The report also outlined how gender-nonconforming individuals, in particular, have been subjected to danger under the Taliban’s rule. Several of the report’s interviewees told researchers that they were beaten on the street for wearing clothes that did not conform to gender norms, or looked “too Western.”

“Every moment we receive threats and calls,” said an Afghan trans woman, according to the report. “Even children on the street say, ‘You’re still here? Why hasn’t the Taliban taken you yet?’” Nemat Sadat, a former political science professor at the American University of Afghanistan, echoed the sentiment that, among LGBTQ Afghans, trans and gender-nonconforming Afghans are more vulnerable to attacks. “A cisgender gay or bisexual male, who could grow a beard, who can look like the Taliban, who could wear their clothing, who could dress like them … they won’t even be questioned,” said Sadat, who told NBC News that he has spoken with over 200 Afghans who have been targeted or tortured by the Taliban since August.

“A lot of Afghans want to get out, and we should try to help all of them, but we have to prioritize,” Sadat added, suggesting trans and gender-nonconforming Afghans should receive help first.

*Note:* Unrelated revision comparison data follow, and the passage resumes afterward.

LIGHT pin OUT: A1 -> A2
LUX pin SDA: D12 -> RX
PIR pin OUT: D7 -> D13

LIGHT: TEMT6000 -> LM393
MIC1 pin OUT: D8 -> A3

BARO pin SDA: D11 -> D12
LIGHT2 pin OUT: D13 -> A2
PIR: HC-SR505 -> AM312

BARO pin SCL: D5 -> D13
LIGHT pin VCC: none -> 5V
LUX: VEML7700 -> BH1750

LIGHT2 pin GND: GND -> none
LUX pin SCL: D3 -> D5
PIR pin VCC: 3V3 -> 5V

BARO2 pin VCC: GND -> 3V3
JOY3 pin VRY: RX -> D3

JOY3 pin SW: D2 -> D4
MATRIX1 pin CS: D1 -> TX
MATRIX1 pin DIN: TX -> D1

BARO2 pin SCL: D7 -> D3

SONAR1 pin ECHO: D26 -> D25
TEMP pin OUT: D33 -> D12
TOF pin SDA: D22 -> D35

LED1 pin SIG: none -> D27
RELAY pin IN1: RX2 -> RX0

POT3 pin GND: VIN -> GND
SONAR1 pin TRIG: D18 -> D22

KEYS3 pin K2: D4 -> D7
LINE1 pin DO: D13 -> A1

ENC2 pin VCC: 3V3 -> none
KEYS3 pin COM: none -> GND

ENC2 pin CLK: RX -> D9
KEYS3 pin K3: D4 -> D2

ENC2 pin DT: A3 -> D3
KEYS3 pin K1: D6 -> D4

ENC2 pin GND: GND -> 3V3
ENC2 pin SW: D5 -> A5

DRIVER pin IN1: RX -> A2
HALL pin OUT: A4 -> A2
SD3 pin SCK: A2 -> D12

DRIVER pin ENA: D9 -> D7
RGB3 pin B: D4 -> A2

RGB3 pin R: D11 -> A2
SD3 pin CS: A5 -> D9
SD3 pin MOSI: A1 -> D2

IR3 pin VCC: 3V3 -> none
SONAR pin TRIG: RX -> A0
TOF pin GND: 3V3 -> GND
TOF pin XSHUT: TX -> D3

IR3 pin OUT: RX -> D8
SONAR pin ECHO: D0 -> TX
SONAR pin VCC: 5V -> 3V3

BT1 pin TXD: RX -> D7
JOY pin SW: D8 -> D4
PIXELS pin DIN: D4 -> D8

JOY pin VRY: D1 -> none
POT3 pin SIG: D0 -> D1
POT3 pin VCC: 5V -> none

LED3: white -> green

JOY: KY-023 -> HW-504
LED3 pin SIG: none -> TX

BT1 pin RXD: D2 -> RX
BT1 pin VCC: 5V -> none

To aid LGBTQ Afghans, the authors of the report urged other countries — and the United States specifically — to expedite their applications for evacuation and resettlement, support humanitarian assistance programs that specifically target LGBTQ Afghans and apply diplomatic leverage.

Throughout the U.S. military’s withdrawal from Afghanistan in August, advocates and lawmakers urged the State Department to specifically include LGBTQ Afghans in its pledge to evacuate vulnerable people from the country. That request, however, went unanswered. But, describing the efforts as of “utmost importance," a spokesperson for the State Department told NBC News in an email that the Biden administration will continue to help LGBTQ Afghans through "diplomacy, international influence, and humanitarian aid." The spokesperson also acknowledged that evacuating LGBTQ Afghans is "extremely difficult" and "potentially dangerous."

"The best we can say is that we know by numbers that we will help some, but we are unlikely ever to be sure how many since many people cannot disclose their sexual orientation, gender identity, or sex characteristics due to shame, stigma and fear of backlash," the spokesperson said.

Only Canada, the United Kingdom and Ireland have publicly announced that they would commit to resettling LGBTQ Afghans.

“I’m disappointed overall in the international community’s sort of growing disengagement from all human rights issues in Afghanistan, but I think that this one has been particularly neglected from the beginning,” Barr said, referring to the plight of LGBTQ Afghans.

“I mean, it’s been neglected as long as I’ve worked on Afghanistan, honestly, but this moment is more important than ever for people to actually engage and raise this issue,” added Barr, who has worked on Afghanistan-related human rights projects for 15 years.